Exercise goal.
Keep each line of the material that includes "Tahun", and leave out the rest.

※

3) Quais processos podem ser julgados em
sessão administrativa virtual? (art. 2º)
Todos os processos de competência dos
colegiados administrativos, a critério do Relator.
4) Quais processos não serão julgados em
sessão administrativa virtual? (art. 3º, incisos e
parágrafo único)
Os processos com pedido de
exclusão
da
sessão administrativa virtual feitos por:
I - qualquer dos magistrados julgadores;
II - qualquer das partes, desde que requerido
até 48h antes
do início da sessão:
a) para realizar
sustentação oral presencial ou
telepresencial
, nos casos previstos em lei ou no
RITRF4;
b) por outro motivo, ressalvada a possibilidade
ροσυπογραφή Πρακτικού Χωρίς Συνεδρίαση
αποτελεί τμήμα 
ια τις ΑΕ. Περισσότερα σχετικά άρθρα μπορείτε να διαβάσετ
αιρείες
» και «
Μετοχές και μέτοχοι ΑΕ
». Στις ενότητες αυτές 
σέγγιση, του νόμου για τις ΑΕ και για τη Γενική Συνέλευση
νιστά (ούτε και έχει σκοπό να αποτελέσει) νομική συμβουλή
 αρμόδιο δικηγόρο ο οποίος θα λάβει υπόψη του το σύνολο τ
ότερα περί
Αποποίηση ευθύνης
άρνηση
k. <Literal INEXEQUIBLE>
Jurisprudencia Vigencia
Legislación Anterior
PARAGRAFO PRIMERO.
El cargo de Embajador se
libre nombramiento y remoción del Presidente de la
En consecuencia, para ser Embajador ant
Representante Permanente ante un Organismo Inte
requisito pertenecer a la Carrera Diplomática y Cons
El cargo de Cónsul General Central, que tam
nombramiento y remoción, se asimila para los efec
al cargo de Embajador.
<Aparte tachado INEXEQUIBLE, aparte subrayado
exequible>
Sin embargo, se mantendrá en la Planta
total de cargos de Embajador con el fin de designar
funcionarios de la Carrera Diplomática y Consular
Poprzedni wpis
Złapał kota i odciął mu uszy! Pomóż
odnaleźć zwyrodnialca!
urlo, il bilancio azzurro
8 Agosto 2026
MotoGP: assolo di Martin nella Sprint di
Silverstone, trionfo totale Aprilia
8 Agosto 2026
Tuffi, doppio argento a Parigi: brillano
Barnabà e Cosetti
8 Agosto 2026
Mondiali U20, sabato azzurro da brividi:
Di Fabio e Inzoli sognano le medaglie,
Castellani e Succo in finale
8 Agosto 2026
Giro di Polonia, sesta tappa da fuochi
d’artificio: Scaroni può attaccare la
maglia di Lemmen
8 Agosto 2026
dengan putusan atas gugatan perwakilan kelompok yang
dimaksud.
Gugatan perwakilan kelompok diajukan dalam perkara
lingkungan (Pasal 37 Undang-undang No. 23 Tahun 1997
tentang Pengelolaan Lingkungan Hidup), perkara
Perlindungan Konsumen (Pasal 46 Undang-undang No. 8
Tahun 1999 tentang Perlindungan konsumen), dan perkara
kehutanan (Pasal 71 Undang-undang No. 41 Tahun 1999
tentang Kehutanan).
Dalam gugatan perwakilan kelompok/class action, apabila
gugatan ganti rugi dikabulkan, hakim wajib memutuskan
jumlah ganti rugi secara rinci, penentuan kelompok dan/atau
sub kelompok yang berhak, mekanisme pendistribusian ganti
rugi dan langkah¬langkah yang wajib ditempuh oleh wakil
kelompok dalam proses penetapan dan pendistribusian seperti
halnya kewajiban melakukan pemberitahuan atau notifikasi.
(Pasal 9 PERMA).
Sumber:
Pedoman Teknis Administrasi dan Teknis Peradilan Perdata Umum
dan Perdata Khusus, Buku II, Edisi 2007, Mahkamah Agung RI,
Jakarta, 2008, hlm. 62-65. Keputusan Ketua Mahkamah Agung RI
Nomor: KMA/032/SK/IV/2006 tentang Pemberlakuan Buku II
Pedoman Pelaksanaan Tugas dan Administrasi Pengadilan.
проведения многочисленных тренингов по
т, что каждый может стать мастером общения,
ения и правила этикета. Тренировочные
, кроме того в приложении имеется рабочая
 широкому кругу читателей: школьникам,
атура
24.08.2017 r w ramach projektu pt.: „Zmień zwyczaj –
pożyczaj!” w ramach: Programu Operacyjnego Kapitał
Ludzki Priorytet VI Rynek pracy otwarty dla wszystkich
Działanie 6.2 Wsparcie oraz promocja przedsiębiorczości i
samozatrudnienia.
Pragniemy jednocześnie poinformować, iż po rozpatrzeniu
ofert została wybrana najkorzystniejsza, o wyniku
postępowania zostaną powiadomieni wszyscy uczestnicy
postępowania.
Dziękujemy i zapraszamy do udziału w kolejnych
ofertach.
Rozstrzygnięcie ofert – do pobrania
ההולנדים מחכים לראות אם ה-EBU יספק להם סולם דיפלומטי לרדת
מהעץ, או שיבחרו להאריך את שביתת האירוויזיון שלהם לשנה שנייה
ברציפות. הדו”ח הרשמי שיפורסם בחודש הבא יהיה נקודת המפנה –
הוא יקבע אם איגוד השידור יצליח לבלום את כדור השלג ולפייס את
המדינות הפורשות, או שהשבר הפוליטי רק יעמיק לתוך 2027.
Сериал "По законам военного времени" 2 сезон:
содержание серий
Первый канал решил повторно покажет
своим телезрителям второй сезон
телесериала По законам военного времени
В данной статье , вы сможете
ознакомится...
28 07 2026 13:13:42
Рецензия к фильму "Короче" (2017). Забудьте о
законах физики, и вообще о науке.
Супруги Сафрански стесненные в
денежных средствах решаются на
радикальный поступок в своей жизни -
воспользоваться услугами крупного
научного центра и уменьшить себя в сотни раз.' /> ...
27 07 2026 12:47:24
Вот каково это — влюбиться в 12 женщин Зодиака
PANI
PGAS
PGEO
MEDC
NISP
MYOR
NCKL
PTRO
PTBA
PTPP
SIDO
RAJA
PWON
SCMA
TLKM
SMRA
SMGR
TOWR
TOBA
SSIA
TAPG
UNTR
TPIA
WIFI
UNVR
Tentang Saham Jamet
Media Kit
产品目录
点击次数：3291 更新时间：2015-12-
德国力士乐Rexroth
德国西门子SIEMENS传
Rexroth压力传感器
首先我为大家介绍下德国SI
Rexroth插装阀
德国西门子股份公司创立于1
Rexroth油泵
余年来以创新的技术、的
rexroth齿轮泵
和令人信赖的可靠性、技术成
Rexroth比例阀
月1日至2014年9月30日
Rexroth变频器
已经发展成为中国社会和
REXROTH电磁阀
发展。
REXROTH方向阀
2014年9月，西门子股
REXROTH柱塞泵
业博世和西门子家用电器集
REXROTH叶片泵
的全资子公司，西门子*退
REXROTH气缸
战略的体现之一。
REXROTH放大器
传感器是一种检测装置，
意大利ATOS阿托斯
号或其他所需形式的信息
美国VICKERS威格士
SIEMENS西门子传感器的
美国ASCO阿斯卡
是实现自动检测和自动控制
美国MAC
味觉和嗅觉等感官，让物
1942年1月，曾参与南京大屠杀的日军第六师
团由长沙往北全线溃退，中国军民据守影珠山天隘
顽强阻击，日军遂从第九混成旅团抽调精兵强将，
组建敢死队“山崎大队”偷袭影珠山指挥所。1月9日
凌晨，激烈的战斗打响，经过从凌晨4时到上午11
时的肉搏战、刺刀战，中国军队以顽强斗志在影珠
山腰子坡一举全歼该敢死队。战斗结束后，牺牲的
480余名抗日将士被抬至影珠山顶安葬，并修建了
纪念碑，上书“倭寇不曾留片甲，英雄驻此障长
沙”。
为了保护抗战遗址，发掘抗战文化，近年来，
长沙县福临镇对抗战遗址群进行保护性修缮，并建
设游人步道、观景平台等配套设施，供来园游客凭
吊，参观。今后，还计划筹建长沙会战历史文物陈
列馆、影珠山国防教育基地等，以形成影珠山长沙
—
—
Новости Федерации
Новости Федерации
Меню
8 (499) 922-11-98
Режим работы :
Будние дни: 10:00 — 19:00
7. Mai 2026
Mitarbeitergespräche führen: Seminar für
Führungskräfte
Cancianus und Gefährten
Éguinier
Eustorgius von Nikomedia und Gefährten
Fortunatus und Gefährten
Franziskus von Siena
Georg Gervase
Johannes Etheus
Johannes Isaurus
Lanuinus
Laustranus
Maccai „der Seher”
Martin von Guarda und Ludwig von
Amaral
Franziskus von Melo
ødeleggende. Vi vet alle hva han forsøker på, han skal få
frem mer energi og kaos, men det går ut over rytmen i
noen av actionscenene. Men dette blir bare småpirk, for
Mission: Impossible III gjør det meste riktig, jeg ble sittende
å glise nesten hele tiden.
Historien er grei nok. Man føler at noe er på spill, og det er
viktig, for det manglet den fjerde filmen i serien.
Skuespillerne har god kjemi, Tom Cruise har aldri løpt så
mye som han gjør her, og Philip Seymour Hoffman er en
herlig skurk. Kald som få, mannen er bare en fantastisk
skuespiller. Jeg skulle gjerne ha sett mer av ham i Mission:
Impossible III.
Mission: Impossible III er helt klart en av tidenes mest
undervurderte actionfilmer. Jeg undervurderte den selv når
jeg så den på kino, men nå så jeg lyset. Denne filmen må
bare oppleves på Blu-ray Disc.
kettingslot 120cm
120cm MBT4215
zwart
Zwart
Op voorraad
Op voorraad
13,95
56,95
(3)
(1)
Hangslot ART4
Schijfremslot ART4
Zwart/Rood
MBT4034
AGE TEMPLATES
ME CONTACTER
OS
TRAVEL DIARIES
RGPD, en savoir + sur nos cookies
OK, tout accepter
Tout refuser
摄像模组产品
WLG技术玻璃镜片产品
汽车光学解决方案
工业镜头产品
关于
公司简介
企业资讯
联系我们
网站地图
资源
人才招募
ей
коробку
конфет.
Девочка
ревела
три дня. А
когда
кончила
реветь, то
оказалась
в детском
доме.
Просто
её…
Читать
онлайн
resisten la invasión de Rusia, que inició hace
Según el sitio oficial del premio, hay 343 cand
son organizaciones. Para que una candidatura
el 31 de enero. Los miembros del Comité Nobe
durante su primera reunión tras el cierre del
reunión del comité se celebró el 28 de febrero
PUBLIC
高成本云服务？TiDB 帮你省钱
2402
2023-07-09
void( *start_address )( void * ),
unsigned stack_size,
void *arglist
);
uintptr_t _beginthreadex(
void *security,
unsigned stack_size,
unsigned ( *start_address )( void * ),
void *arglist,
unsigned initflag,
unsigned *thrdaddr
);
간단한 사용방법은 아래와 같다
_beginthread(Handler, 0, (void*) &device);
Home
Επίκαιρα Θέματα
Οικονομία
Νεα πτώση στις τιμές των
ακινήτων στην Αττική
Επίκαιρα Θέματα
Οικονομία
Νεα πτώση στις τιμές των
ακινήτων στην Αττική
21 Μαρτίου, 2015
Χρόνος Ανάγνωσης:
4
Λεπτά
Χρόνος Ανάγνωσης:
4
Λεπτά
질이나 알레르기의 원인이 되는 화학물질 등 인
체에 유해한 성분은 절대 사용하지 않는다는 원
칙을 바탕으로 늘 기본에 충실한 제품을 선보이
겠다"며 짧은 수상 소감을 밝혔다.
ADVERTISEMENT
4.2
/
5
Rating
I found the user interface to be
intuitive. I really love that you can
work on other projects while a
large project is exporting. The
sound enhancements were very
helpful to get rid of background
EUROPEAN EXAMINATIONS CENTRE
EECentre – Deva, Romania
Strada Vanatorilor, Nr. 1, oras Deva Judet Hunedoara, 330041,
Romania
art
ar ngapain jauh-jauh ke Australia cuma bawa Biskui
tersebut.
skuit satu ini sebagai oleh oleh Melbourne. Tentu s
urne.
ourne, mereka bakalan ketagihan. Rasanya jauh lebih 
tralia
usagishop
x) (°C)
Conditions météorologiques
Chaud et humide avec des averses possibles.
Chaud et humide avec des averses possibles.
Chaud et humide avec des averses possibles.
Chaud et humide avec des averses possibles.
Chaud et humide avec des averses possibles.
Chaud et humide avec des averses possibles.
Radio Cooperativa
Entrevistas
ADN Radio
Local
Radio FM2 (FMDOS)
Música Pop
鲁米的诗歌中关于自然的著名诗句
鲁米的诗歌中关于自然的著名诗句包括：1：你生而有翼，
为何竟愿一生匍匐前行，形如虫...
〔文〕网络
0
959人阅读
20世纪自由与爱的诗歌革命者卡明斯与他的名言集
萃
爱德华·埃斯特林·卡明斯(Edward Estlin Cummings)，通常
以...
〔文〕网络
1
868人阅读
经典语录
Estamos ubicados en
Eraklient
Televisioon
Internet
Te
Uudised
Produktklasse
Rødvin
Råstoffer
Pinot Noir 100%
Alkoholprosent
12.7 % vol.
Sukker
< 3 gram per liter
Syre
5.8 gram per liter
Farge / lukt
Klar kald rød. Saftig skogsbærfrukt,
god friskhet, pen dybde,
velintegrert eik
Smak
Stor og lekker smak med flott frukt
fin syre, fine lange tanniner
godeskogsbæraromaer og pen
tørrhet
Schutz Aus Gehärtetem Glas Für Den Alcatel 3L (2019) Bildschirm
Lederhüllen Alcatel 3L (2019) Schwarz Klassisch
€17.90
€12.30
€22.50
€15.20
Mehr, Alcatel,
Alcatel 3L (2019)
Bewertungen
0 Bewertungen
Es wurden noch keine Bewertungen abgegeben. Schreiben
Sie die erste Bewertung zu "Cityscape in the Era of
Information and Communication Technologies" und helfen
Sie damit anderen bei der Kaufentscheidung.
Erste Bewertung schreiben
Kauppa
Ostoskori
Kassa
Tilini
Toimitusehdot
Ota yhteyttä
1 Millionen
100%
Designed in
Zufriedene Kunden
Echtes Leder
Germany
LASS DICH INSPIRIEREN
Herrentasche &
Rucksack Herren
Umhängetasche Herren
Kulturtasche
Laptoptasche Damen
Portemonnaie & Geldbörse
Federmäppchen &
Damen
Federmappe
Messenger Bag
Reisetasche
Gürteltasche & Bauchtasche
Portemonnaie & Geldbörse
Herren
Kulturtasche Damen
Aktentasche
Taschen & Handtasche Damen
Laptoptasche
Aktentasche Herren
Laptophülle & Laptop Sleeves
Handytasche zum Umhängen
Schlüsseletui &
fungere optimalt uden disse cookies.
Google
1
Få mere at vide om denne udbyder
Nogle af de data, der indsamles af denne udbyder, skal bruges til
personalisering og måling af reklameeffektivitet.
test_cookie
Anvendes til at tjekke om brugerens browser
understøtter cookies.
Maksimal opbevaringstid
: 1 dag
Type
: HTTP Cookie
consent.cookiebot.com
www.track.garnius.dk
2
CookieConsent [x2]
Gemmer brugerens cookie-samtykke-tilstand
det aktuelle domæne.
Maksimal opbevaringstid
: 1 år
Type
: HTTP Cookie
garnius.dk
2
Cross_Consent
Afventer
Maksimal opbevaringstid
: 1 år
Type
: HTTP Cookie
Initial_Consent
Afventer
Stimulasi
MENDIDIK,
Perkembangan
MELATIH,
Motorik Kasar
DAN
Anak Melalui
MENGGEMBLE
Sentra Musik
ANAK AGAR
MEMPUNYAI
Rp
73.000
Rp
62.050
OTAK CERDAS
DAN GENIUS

※

Result below.
lingkungan (Pasal 37 Undang-undang No. 23 Tahun 1997
Tahun 1999 tentang Perlindungan konsumen), dan perkara
kehutanan (Pasal 71 Undang-undang No. 41 Tahun 1999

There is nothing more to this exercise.